We don’t say, for example, Lorna is a poor immigrant so she can kill because her condition of life makes her susceptible to that...or, he is black, so maybe he is a crook because of.... We try to take people, characters, we try to see how they are ready, I would say, to do lots of things to earn their place in the sun, to get the snack bar, their personal happiness. It’s legitimate, it’s normal, when one lives as she lives, to want a better life. So, to what point will the desire to have a better life allow her to ignore the other human being; how can such people change?
That no doubt has something to do with our lives as documentarians. We have seen people, we have seen situations that interest us, for sure. But I would never say that this film that we’ve made represents immigration today in Belgium. No, it’s entirely particular.

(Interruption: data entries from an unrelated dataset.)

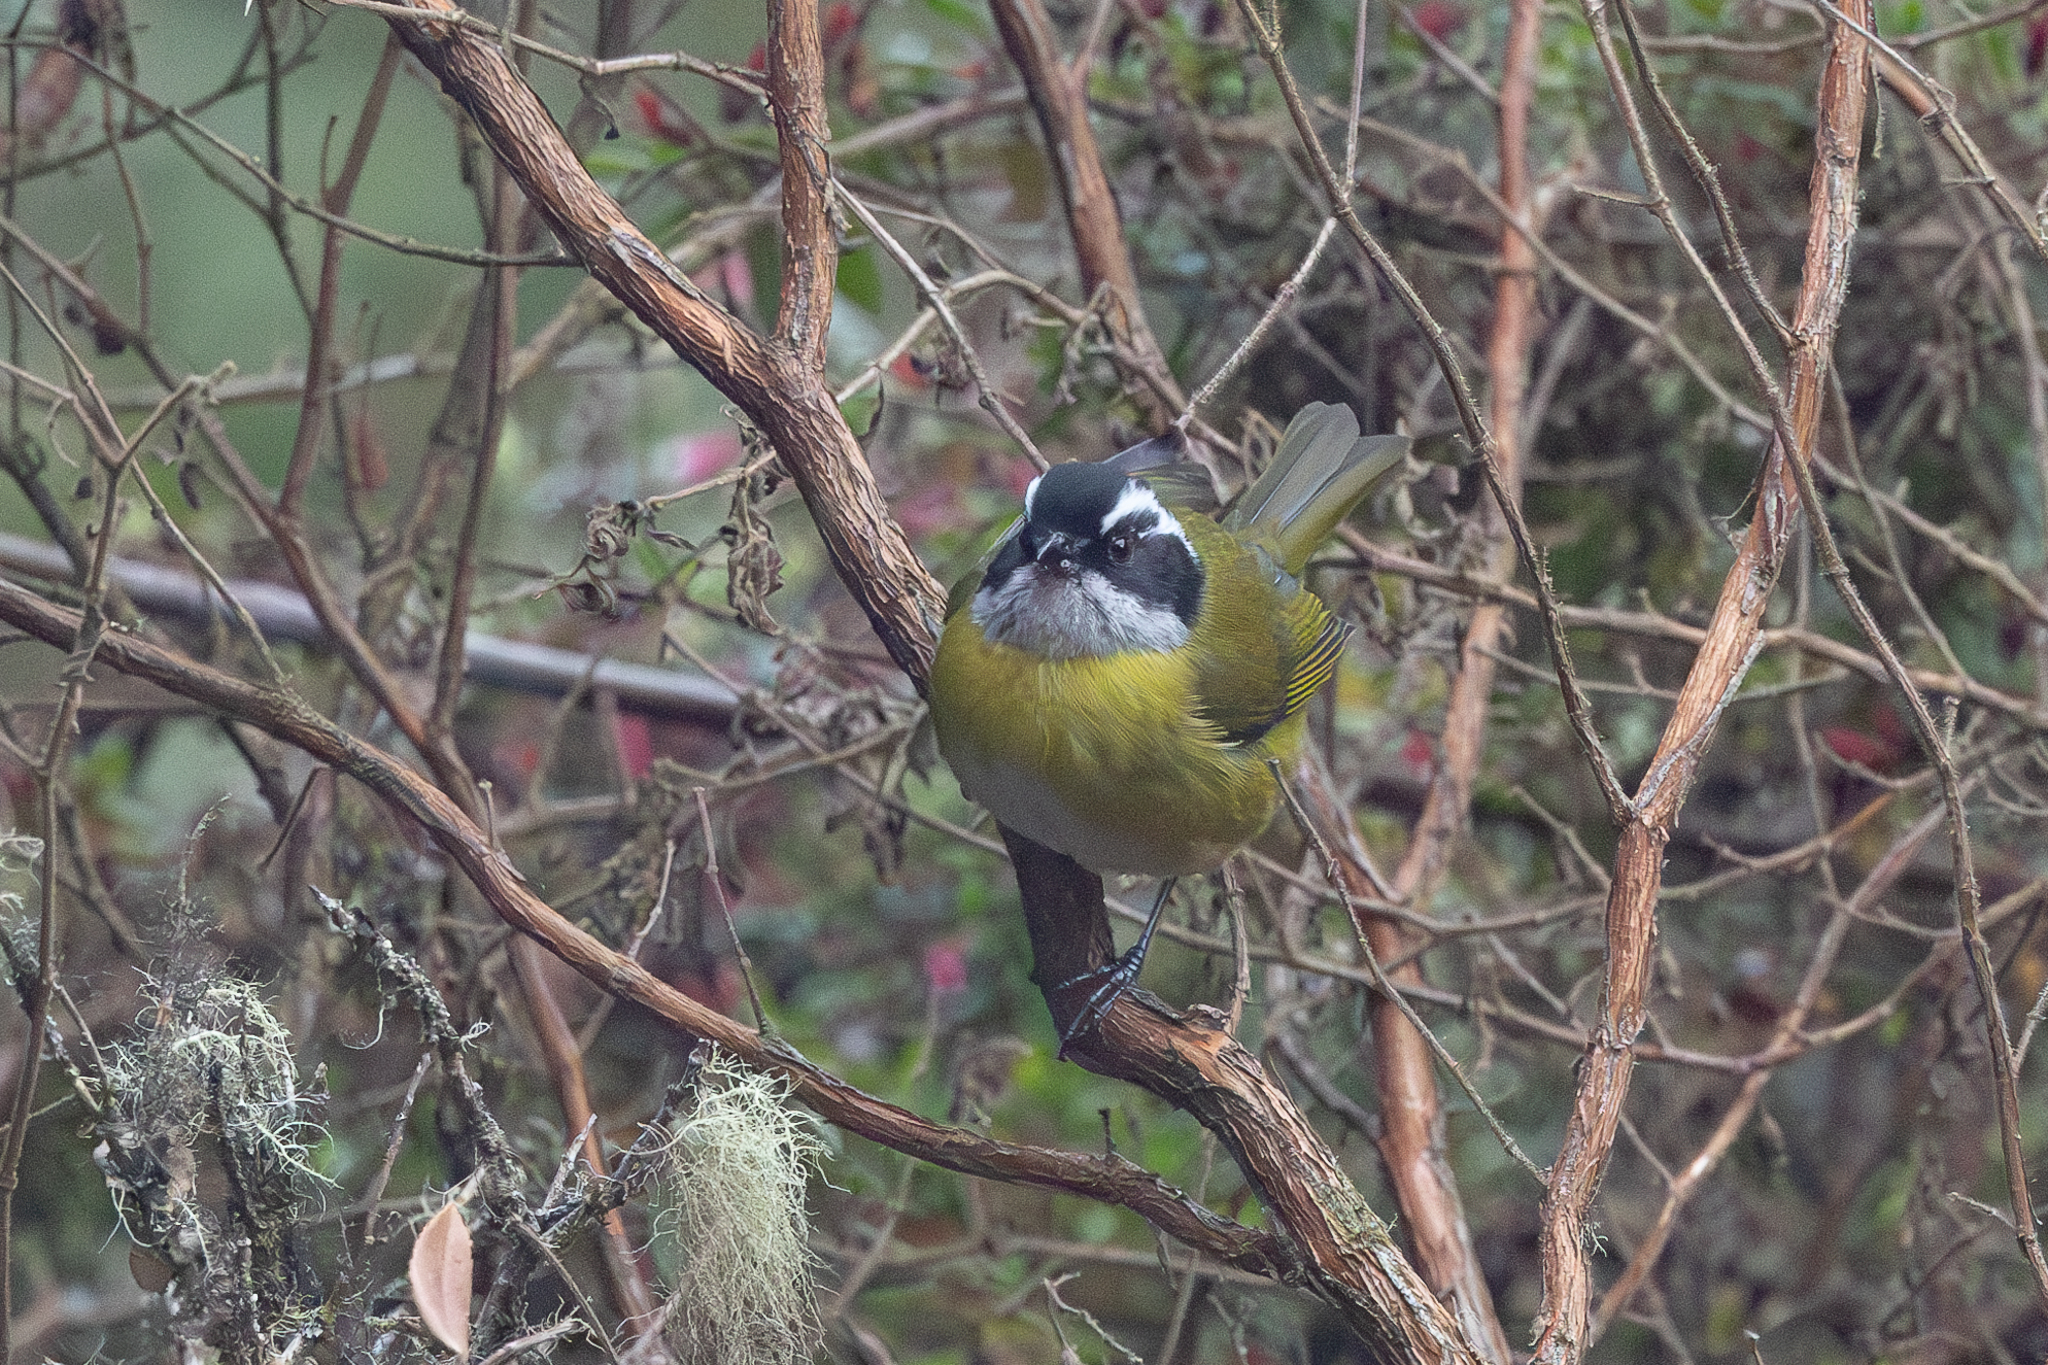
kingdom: Animalia
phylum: Chordata
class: Aves
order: Passeriformes
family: Passerellidae
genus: Chlorospingus
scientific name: Chlorospingus pileatus
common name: Sooty-capped bush-tanager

DW: Given the present political circumstances, which are obviously difficult and confusing for many people, do you think that it’s perhaps the case that one can only find individual or personal solutions to these larger moral or social problems?
J-PD: Oh, no, I don’t think so, that’s not what we are relating in this film, that’s not what it’s about. We didn’t want to make a film on how immigration today exists in our country and how conditions can be improved, it’s not that. And it’s certain that if it was a wider movement, eventually people would take public positions, they would try to create a power relationship with the people who decide, so that the power of decision would no longer be with them, so things would change.
We haven’t done that, like Luc said. Lorna is not a representative.... There’s no doubt that in everyday life up till today, the better social conditions that we’ve been able to obtain came about because there were people who fought, who went on strike, who did this and that, that’s for sure.
DW: Why did you stop making documentaries and start making fiction films?
J-PD: To answer concretely, I think every filmmaker at a certain point has the desire to make fiction. Then he finds he’s good at it, or he finds he’s not, but if he finds he’s good at it he keeps going. I’m speaking for us, obviously. We wanted to see how we could tell our stories and work with actors, whether they were professionals or non-professionals. In The Promise, for example, we wanted to film someone who let someone else die, and who said to his son, we let him die. In a documentary, you can’t do that, and it’s this human situation that interested us. There is only fiction, for us.
In telling the truth about social relations, fiction allows you to push things farther, even if only that we film things prohibited in documentaries; we can go places where the documentary can’t go, we can film situations that, morally, you wouldn’t allow yourself to shoot in a documentary. That’s certain.